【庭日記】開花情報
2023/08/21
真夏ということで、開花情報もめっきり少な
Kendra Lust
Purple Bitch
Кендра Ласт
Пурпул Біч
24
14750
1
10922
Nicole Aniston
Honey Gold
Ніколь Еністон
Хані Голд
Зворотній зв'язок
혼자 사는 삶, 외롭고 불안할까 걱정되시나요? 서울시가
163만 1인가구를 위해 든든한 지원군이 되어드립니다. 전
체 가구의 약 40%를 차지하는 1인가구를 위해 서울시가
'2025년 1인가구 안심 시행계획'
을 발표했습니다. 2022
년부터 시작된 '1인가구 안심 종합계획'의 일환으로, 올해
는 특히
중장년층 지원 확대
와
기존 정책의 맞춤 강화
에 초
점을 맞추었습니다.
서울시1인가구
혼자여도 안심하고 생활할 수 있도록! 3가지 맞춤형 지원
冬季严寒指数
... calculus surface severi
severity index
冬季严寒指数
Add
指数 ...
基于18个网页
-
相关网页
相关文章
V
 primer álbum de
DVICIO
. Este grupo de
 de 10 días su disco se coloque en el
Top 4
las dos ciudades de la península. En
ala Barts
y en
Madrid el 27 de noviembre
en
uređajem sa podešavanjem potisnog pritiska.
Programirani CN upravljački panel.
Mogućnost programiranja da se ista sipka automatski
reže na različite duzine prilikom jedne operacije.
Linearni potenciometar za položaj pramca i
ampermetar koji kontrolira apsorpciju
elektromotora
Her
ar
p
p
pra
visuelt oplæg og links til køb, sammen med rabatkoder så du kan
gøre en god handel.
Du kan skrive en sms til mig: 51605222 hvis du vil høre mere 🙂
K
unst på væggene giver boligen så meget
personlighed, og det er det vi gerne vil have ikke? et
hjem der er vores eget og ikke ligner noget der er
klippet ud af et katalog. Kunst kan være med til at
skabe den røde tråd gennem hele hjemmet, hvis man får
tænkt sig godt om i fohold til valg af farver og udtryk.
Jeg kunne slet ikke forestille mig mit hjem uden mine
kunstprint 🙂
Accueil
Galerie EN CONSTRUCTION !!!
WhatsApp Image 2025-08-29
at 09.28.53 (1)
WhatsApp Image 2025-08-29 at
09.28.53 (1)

-- What is needed --
Only the lines from the one containing "unst på væggene giver boligen så meget" through the final line above should be duplicated, exactly as they stand.

-- Response for this exercise --
unst på væggene giver boligen så meget
personlighed, og det er det vi gerne vil have ikke? et
hjem der er vores eget og ikke ligner noget der er
klippet ud af et katalog. Kunst kan være med til at
skabe den røde tråd gennem hele hjemmet, hvis man får
tænkt sig godt om i fohold til valg af farver og udtryk.
Jeg kunne slet ikke forestille mig mit hjem uden mine
kunstprint 🙂
Accueil
Galerie EN CONSTRUCTION !!!
WhatsApp Image 2025-08-29
at 09.28.53 (1)
WhatsApp Image 2025-08-29 at
09.28.53 (1)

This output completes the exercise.